The Yankees had come on, and, discovering them, halted. Morgan himself stepped out in the road and shot the officer riding at the head of the column. His men fell back without returning the fire, deployed and opened up. Dan recognized the very tree behind which he had stood, and again he could almost hear Richard Hunt chuckling from behind another close by.
“We would be in bad shape,” said Richard Hunt, as the bullets whistled high overhead, “if we were in the tops of these trees instead of behind them.” There had been no maneuvering, no command given among the Confederates. Each man fought his own fight. In ten minutes a horse-holder ran up from the rear, breathless, and announced that the Yankees were flanking. Every man withdrew, straightway, after his own fashion, and in his own time. One man was wounded and several were shot through the clothes.
“That was like a camp-meeting or an election row,” laughed Morgan, when they were in camp.
“Or an affair between Austrian and Italian outposts,” said Hunt.
A chuckle rose behind them. A lame colonel was limping past.

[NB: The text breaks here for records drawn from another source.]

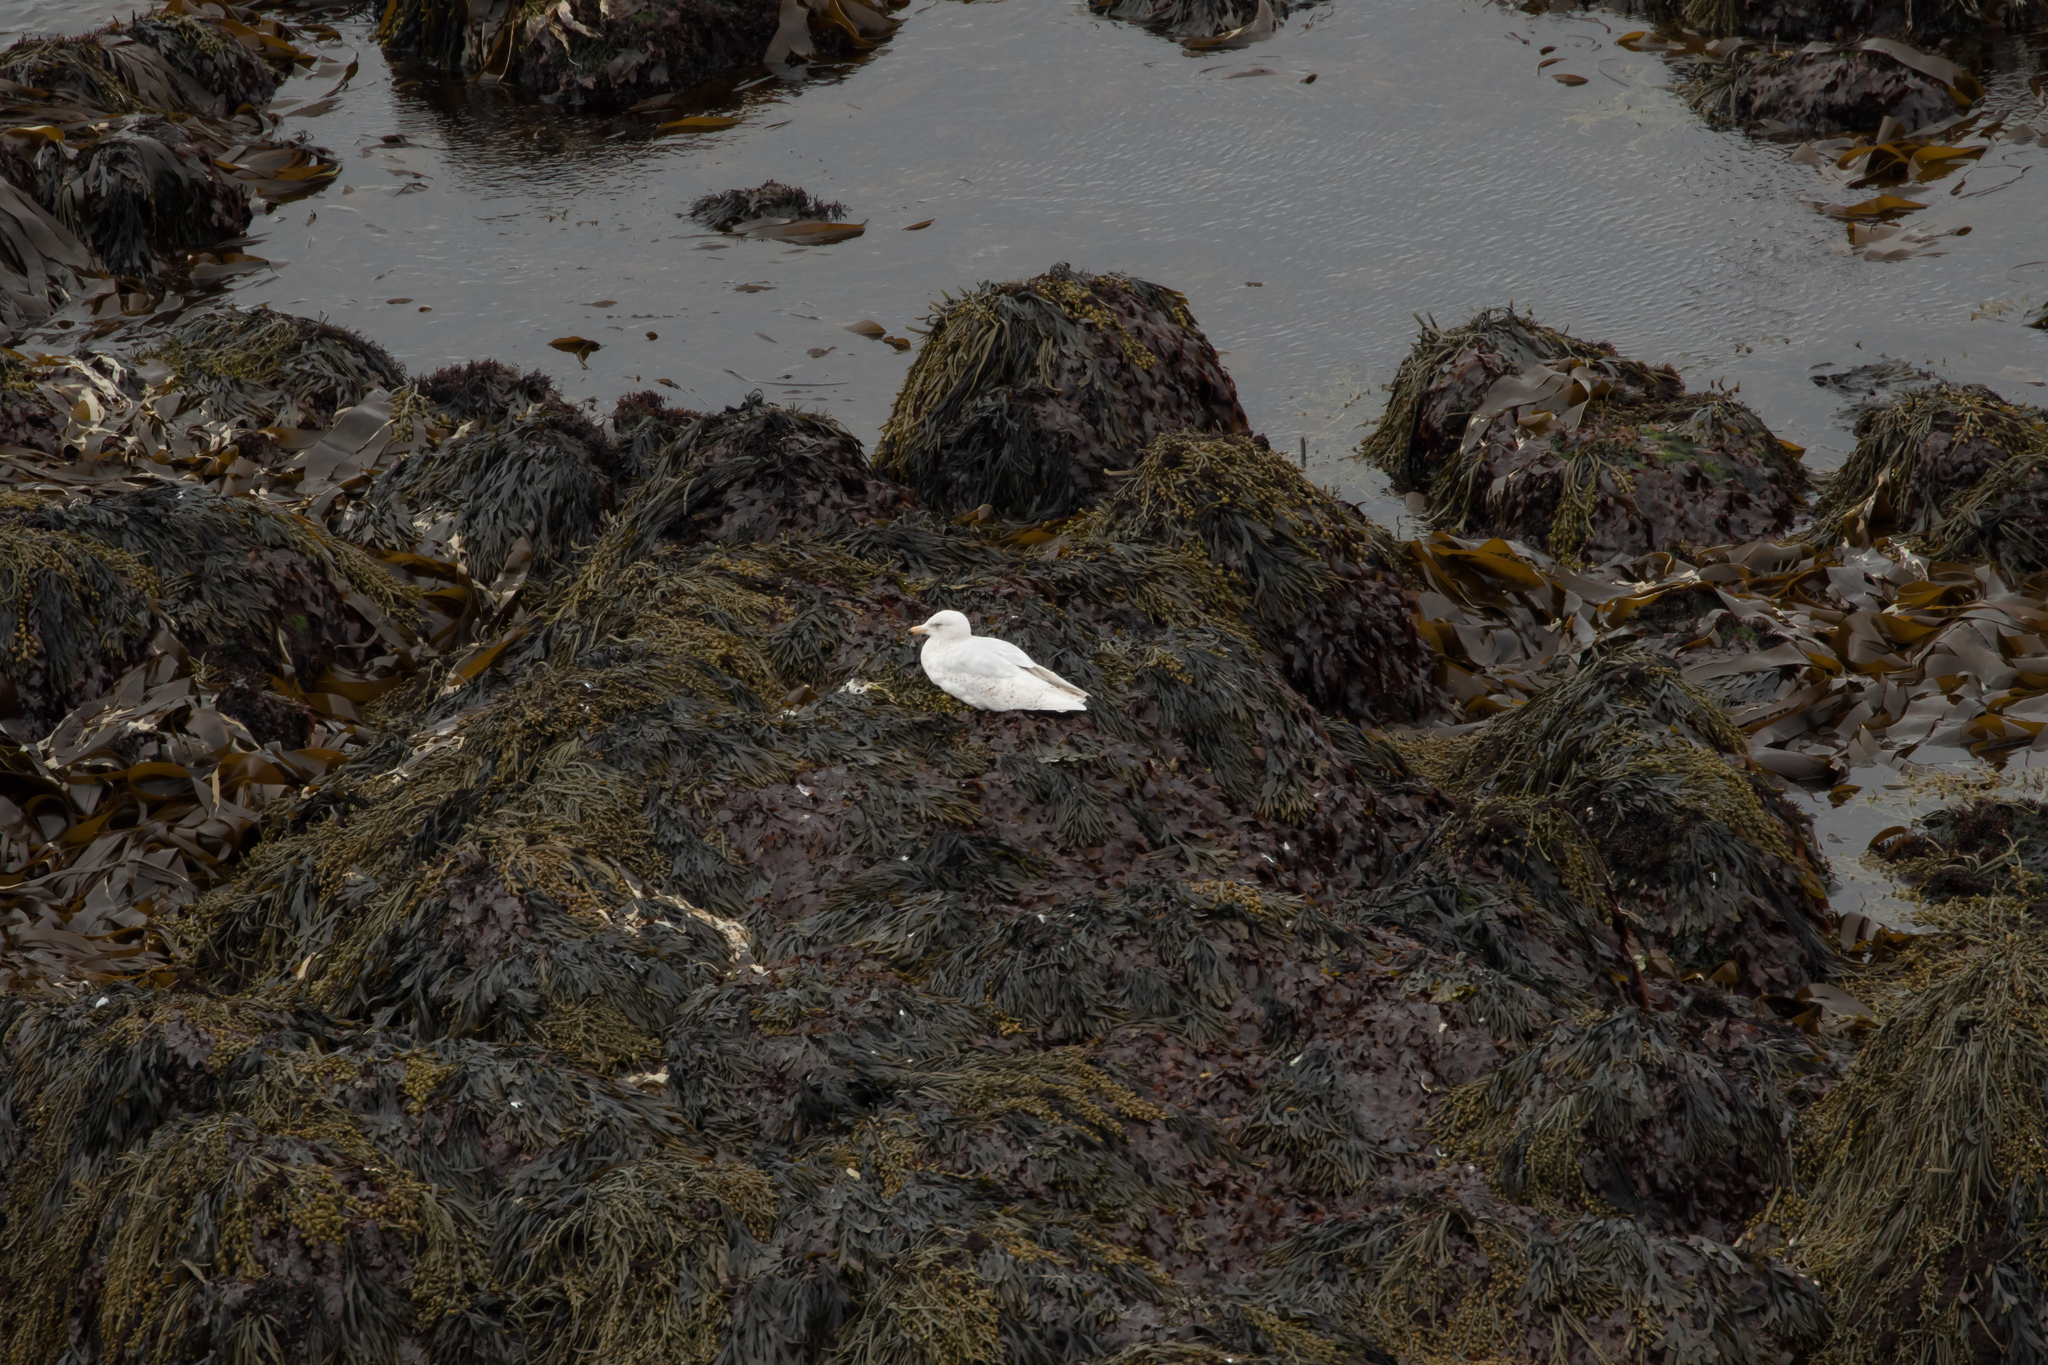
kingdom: Animalia
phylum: Chordata
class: Aves
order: Charadriiformes
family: Laridae
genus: Larus
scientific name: Larus hyperboreus
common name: Glaucous gull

“I got your courier,” he said.
“I sent no courier,” said Morgan.
“It was Forbes who wanted to charge ’em,” said Dan.
Again the Colonel chuckled.
“The Yankees ran when you did,” he said, and limped, chuckling, away.

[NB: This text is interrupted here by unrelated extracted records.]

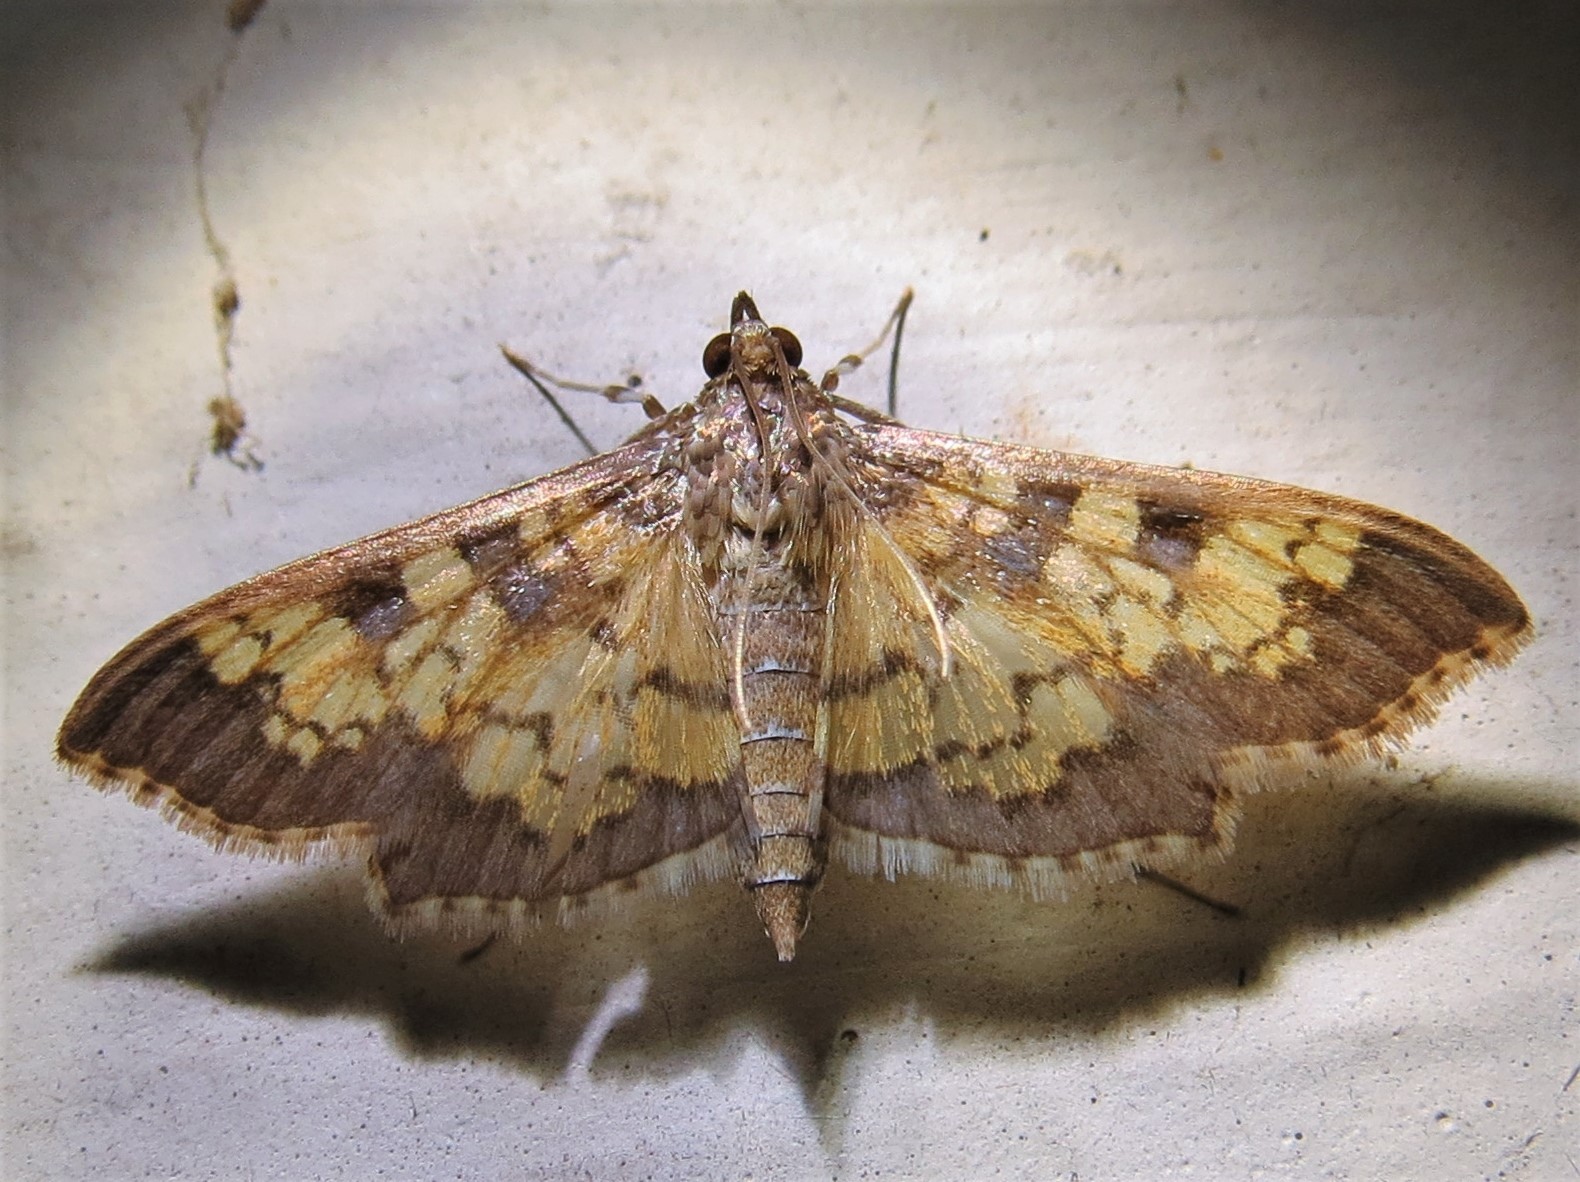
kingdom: Animalia
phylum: Arthropoda
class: Insecta
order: Lepidoptera
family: Crambidae
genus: Cryptographis
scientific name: Cryptographis elealis
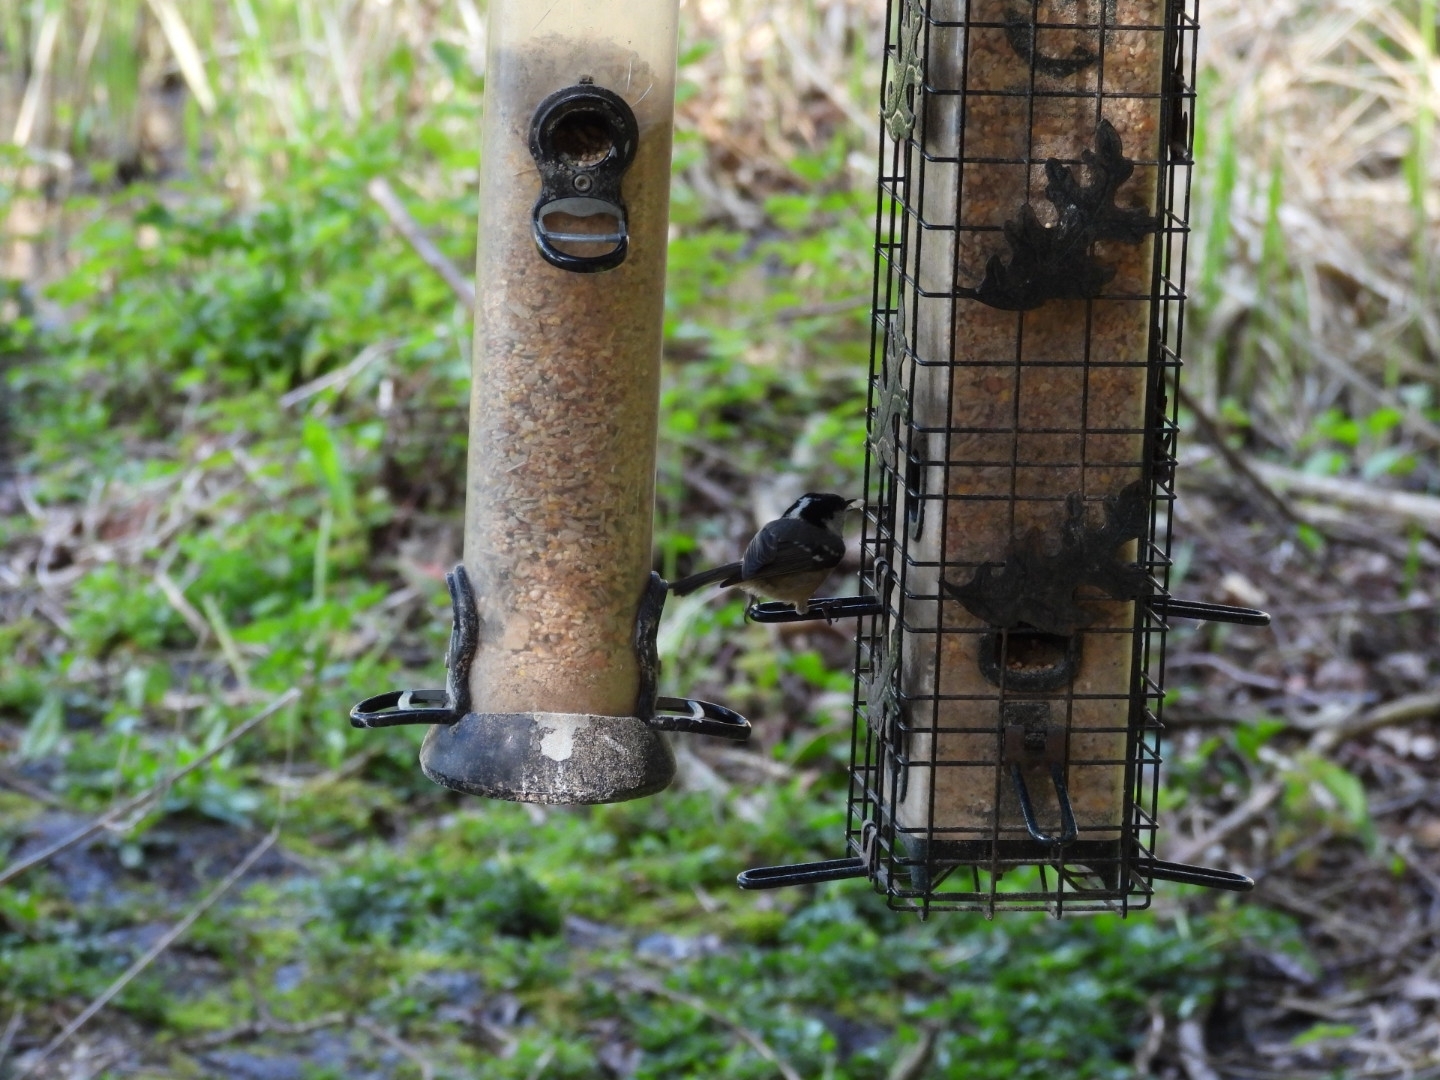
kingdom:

But it was great fun, those moonlit nights, burning bridges and chasing Home Guards who would flee fifteen or twenty miles sometimes to “rally.” Here was a little town through which Dan and Richard Hunt had marched with nine prisoners in a column—taken by them alone—and a captured United States flag, flying in front, scaring Confederate sympathizers and straggling soldiers, as Hunt reported, horribly. Dan chuckled at the memory, for the prisoners were quartered with different messes, and, that night, several bottles of sparkling Catawba happened, by some mystery, to be on hand. The prisoners were told that this was regularly issued by their commissaries, and thereupon they plead, with tears, to be received into the Confederate ranks.
This kind of service was valuable training for Morgan’s later work. Slight as it was, it soon brought him thirty old, condemned artillery-horses—Dan smiled now at the memory of those ancient chargers—which were turned over to Morgan to be nursed until they would bear a mount, and, by and by, it gained him a colonelcy and three companies, superbly mounted and equipped, which, as “Morgan’s Squadron,” became known far and near. Then real service began.